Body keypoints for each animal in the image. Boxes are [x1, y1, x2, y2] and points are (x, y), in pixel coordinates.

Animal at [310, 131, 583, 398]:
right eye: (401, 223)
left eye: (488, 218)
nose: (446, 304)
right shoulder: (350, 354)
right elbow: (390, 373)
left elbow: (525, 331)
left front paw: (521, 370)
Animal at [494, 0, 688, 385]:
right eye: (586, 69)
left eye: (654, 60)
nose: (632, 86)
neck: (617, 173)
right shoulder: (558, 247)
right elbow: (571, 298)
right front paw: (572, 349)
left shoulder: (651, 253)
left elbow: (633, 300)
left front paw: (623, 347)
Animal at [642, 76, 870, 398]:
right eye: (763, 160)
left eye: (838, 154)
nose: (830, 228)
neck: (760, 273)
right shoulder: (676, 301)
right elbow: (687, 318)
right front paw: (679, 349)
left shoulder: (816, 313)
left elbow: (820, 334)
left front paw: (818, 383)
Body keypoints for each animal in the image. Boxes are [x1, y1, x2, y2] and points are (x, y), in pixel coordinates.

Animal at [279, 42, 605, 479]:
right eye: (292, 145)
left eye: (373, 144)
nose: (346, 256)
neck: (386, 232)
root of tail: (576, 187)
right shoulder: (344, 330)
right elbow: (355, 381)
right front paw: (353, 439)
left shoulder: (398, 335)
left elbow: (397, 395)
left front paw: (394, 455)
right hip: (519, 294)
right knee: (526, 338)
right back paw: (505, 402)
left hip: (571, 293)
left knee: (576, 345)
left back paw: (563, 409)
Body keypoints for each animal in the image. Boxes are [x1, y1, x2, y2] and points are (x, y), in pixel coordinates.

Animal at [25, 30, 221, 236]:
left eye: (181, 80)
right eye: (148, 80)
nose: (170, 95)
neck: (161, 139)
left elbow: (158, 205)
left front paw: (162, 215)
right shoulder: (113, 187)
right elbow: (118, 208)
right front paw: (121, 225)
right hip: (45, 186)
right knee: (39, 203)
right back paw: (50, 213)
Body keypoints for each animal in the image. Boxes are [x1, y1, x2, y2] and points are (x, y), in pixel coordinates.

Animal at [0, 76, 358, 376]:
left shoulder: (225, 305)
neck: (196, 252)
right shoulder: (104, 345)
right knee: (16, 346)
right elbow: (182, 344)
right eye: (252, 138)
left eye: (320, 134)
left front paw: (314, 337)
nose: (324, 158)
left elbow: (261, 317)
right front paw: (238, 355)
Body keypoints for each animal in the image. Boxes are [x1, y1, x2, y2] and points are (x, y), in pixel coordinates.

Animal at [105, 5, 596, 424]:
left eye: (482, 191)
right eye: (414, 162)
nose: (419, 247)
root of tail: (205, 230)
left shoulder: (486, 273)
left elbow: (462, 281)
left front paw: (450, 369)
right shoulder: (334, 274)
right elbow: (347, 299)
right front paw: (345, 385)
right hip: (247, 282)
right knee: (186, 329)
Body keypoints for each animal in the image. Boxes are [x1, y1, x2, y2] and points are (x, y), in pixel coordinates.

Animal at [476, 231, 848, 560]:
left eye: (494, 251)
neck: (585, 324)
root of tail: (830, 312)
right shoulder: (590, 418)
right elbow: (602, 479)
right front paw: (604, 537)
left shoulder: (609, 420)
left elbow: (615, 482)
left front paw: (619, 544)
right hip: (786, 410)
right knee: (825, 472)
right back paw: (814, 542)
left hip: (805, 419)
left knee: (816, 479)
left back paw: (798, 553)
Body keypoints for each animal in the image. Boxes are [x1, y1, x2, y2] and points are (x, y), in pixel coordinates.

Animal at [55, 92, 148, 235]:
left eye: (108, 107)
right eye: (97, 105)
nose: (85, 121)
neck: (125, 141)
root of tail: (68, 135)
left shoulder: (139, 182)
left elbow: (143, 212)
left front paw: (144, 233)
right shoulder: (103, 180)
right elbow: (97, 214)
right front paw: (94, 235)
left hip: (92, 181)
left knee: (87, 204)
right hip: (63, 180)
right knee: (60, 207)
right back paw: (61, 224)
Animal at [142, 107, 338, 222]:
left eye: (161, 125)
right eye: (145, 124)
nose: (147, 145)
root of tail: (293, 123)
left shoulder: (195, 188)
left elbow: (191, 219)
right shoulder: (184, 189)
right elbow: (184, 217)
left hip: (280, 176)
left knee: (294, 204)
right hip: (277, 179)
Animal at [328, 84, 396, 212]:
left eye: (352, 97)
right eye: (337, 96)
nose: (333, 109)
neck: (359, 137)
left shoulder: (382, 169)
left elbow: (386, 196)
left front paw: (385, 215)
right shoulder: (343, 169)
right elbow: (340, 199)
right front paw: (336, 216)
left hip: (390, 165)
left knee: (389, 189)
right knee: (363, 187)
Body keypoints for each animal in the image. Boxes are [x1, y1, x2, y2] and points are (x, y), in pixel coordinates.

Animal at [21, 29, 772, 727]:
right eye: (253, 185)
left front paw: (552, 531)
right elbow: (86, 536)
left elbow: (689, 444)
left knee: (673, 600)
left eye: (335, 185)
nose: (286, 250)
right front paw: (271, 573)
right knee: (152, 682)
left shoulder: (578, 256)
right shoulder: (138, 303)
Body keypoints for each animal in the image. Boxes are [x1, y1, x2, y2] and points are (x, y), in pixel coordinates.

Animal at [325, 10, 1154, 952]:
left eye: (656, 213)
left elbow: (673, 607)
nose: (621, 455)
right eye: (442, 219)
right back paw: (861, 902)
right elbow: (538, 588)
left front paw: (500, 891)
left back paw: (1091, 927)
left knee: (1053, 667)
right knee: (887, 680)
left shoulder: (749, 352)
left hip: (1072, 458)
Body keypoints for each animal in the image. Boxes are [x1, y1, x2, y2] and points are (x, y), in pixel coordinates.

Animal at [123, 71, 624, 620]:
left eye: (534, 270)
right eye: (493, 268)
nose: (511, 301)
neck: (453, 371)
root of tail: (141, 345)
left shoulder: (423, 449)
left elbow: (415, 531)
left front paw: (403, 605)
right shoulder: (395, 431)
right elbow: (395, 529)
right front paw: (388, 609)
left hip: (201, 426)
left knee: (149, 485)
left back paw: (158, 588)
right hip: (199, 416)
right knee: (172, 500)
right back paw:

■ **REQUIRED ACTION**: An exact reproduction of all the entries above is the expected answer.

■ **ANSWER TO THE PROBLEM**:
Body keypoints for each animal in the image. Boxes are [x1, y1, x2, y2] and points are (x, y), in pixel coordinates.

Animal at [310, 131, 583, 398]:
right eye: (401, 223)
left eye: (488, 218)
nose: (446, 304)
right shoulder: (350, 354)
right elbow: (390, 373)
left elbow: (525, 331)
left front paw: (521, 370)
Animal at [494, 0, 688, 385]:
right eye: (586, 69)
left eye: (654, 60)
nose: (632, 86)
neck: (617, 173)
right shoulder: (558, 247)
right elbow: (571, 298)
right front paw: (572, 349)
left shoulder: (651, 253)
left elbow: (633, 300)
left front paw: (623, 347)
Animal at [642, 76, 870, 398]:
right eye: (763, 160)
left eye: (838, 154)
nose: (830, 228)
neck: (760, 273)
right shoulder: (676, 301)
right elbow: (687, 318)
right front paw: (679, 349)
left shoulder: (816, 313)
left elbow: (820, 334)
left front paw: (818, 383)
Body keypoints for each animal in the image. Boxes are [x1, y1, x2, y2] and points are (x, y), in pixel coordinates.

Animal at [279, 42, 605, 479]:
right eye: (292, 145)
left eye: (373, 144)
nose: (346, 256)
neck: (386, 232)
root of tail: (576, 187)
right shoulder: (344, 330)
right elbow: (355, 381)
right front paw: (353, 439)
left shoulder: (398, 335)
left elbow: (397, 395)
left front paw: (394, 455)
right hip: (519, 294)
right knee: (526, 338)
right back paw: (505, 402)
left hip: (571, 293)
left knee: (576, 345)
left back paw: (563, 409)
Body keypoints for each animal in the image. Boxes are [x1, y1, x2, y2] and points are (x, y), in pixel coordinates.

Animal at [25, 30, 221, 236]:
left eye: (181, 80)
right eye: (148, 80)
nose: (170, 95)
neck: (161, 139)
left elbow: (158, 205)
left front paw: (162, 215)
right shoulder: (113, 187)
right elbow: (118, 208)
right front paw: (121, 225)
right hip: (45, 186)
right knee: (39, 203)
right back paw: (50, 213)
Body keypoints for each animal in the image. Boxes are [x1, y1, x2, y2] and points are (x, y), in pixel coordinates.

Animal at [0, 76, 358, 376]:
left shoulder: (225, 305)
neck: (196, 252)
right shoulder: (104, 345)
right knee: (16, 346)
right elbow: (182, 344)
right eye: (252, 138)
left eye: (320, 134)
left front paw: (314, 337)
nose: (324, 158)
left elbow: (261, 317)
right front paw: (238, 355)
Body keypoints for each animal in the image. Boxes are [x1, y1, x2, y2] and points are (x, y), in pixel coordinates.

Animal at [105, 5, 596, 424]:
left eye: (482, 191)
right eye: (414, 162)
nose: (419, 247)
root of tail: (205, 230)
left shoulder: (486, 273)
left elbow: (462, 281)
left front paw: (450, 369)
right shoulder: (334, 274)
right elbow: (347, 299)
right front paw: (345, 385)
right hip: (247, 282)
right knee: (186, 329)
Body keypoints for each animal in the image. Boxes are [x1, y1, x2, y2] and points are (x, y), in pixel coordinates.

Animal at [476, 231, 848, 560]:
left eye: (494, 251)
neck: (585, 324)
root of tail: (830, 312)
right shoulder: (590, 418)
right elbow: (602, 479)
right front paw: (604, 537)
left shoulder: (609, 420)
left elbow: (615, 482)
left front paw: (619, 544)
right hip: (786, 410)
right knee: (825, 472)
right back paw: (814, 542)
left hip: (805, 419)
left knee: (816, 479)
left back paw: (798, 553)
Body keypoints for each animal in the image. Boxes are [x1, y1, x2, y2] and points are (x, y), in pixel coordinates.

Animal at [55, 92, 148, 235]:
left eye: (108, 107)
right eye: (97, 105)
nose: (85, 121)
neck: (125, 141)
root of tail: (68, 135)
left shoulder: (139, 182)
left elbow: (143, 212)
left front paw: (144, 233)
right shoulder: (103, 180)
right elbow: (97, 214)
right front paw: (94, 235)
left hip: (92, 181)
left knee: (87, 204)
right hip: (63, 180)
right knee: (60, 207)
right back paw: (61, 224)
Animal at [142, 107, 338, 222]:
left eye: (161, 125)
right eye: (145, 124)
nose: (147, 145)
root of tail: (293, 123)
left shoulder: (195, 188)
left elbow: (191, 219)
right shoulder: (184, 189)
right elbow: (184, 217)
left hip: (280, 176)
left knee: (294, 204)
right hip: (277, 179)
Animal at [328, 84, 396, 212]:
left eye: (352, 97)
right eye: (337, 96)
nose: (333, 109)
neck: (359, 137)
left shoulder: (382, 169)
left elbow: (386, 196)
left front paw: (385, 215)
right shoulder: (343, 169)
right elbow: (340, 199)
right front paw: (336, 216)
left hip: (390, 165)
left knee: (389, 189)
right knee: (363, 187)
Body keypoints for each animal in the image. Boxes are [x1, y1, x2, y2] and points are (x, y), in pixel coordinates.

Animal at [21, 29, 772, 727]:
right eye: (253, 185)
left front paw: (552, 531)
right elbow: (86, 536)
left elbow: (689, 444)
left knee: (673, 600)
left eye: (335, 185)
nose: (286, 250)
right front paw: (271, 573)
right knee: (152, 682)
left shoulder: (578, 256)
right shoulder: (138, 303)
Body keypoints for each animal in the image. Boxes are [x1, y1, x2, y2] and points are (x, y), in pixel coordinates.

Animal at [325, 10, 1154, 952]:
left eye: (656, 213)
left elbow: (673, 607)
nose: (621, 455)
right eye: (442, 219)
right back paw: (861, 902)
right elbow: (538, 588)
left front paw: (500, 891)
left back paw: (1091, 927)
left knee: (1053, 667)
right knee: (887, 680)
left shoulder: (749, 352)
left hip: (1072, 458)
Body keypoints for each animal in the image. Boxes are [x1, y1, x2, y2] and points are (x, y), in pixel coordinates.

Animal at [123, 71, 624, 620]:
left eye: (534, 270)
right eye: (493, 268)
nose: (511, 301)
neck: (453, 371)
root of tail: (141, 345)
left shoulder: (423, 449)
left elbow: (415, 531)
left front paw: (403, 605)
right shoulder: (395, 431)
right elbow: (395, 529)
right front paw: (388, 609)
left hip: (201, 426)
left knee: (149, 485)
left back paw: (158, 588)
right hip: (199, 416)
right knee: (172, 500)
right back paw:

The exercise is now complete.